#### [Problem to work on]
Would you write out the entries again, exactly as they are, but without images?

#### [Supplied records]

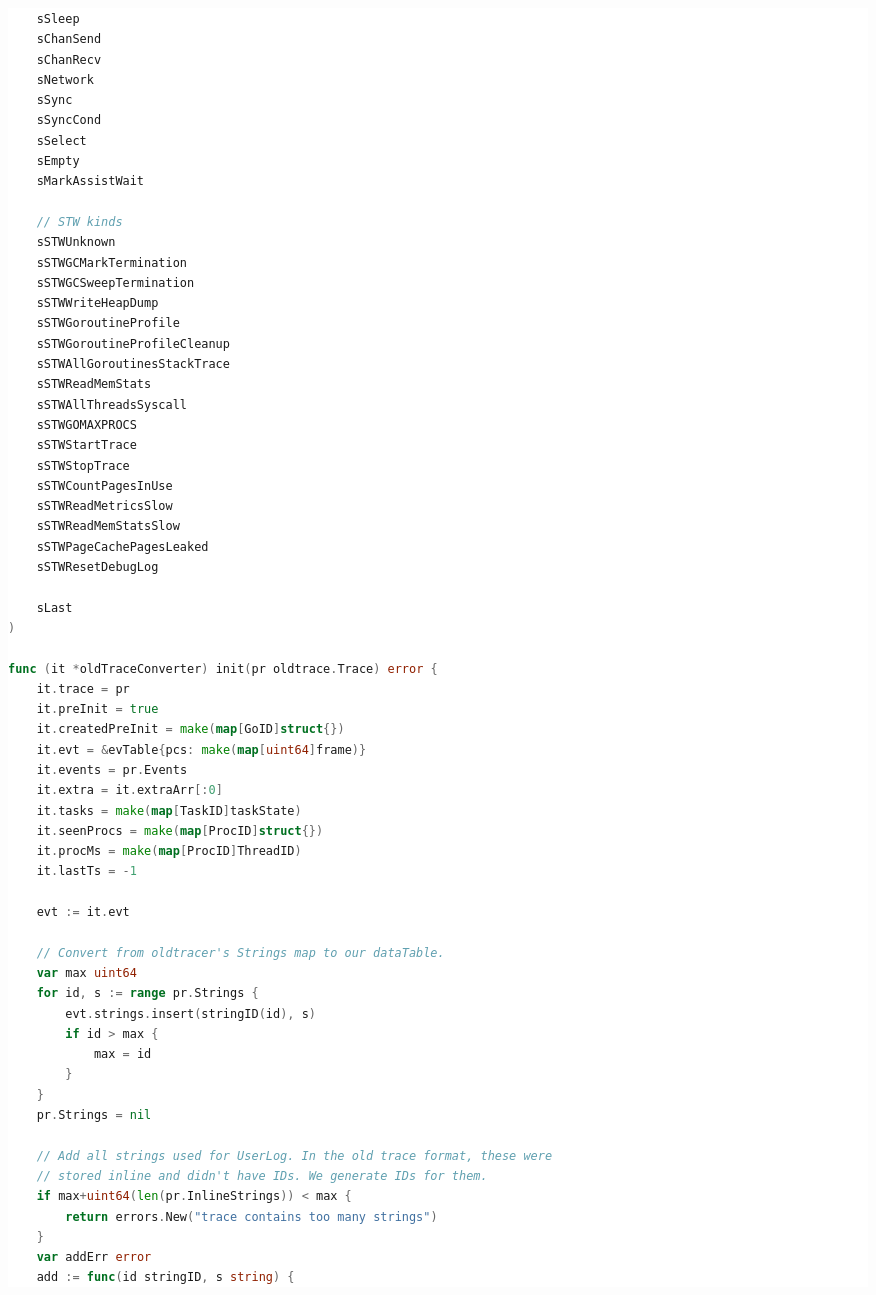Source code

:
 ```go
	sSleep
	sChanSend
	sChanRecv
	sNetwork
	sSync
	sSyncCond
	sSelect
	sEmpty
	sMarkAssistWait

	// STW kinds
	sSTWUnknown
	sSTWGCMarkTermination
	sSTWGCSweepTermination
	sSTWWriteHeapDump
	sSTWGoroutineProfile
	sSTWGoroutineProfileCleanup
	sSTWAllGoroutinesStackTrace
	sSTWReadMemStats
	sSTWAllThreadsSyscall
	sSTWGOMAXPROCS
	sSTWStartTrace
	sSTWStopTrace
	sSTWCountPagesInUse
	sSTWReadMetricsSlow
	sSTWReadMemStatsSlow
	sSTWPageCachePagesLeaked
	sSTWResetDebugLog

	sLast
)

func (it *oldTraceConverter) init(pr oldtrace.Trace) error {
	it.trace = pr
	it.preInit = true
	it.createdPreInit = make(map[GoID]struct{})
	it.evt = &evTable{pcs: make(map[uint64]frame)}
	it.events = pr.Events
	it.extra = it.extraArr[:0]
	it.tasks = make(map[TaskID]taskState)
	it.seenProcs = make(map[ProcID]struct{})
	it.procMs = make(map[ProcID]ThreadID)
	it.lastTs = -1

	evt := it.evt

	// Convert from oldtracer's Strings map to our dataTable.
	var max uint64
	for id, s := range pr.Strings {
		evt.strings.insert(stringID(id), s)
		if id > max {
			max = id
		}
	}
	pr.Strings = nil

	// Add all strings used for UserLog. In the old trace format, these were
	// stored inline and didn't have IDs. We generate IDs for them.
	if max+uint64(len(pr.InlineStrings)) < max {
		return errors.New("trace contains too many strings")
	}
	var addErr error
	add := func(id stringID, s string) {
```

#### [Answer to this exercise]
Source code

:
 ```go
	sSleep
	sChanSend
	sChanRecv
	sNetwork
	sSync
	sSyncCond
	sSelect
	sEmpty
	sMarkAssistWait

	// STW kinds
	sSTWUnknown
	sSTWGCMarkTermination
	sSTWGCSweepTermination
	sSTWWriteHeapDump
	sSTWGoroutineProfile
	sSTWGoroutineProfileCleanup
	sSTWAllGoroutinesStackTrace
	sSTWReadMemStats
	sSTWAllThreadsSyscall
	sSTWGOMAXPROCS
	sSTWStartTrace
	sSTWStopTrace
	sSTWCountPagesInUse
	sSTWReadMetricsSlow
	sSTWReadMemStatsSlow
	sSTWPageCachePagesLeaked
	sSTWResetDebugLog

	sLast
)

func (it *oldTraceConverter) init(pr oldtrace.Trace) error {
	it.trace = pr
	it.preInit = true
	it.createdPreInit = make(map[GoID]struct{})
	it.evt = &evTable{pcs: make(map[uint64]frame)}
	it.events = pr.Events
	it.extra = it.extraArr[:0]
	it.tasks = make(map[TaskID]taskState)
	it.seenProcs = make(map[ProcID]struct{})
	it.procMs = make(map[ProcID]ThreadID)
	it.lastTs = -1

	evt := it.evt

	// Convert from oldtracer's Strings map to our dataTable.
	var max uint64
	for id, s := range pr.Strings {
		evt.strings.insert(stringID(id), s)
		if id > max {
			max = id
		}
	}
	pr.Strings = nil

	// Add all strings used for UserLog. In the old trace format, these were
	// stored inline and didn't have IDs. We generate IDs for them.
	if max+uint64(len(pr.InlineStrings)) < max {
		return errors.New("trace contains too many strings")
	}
	var addErr error
	add := func(id stringID, s string) {
```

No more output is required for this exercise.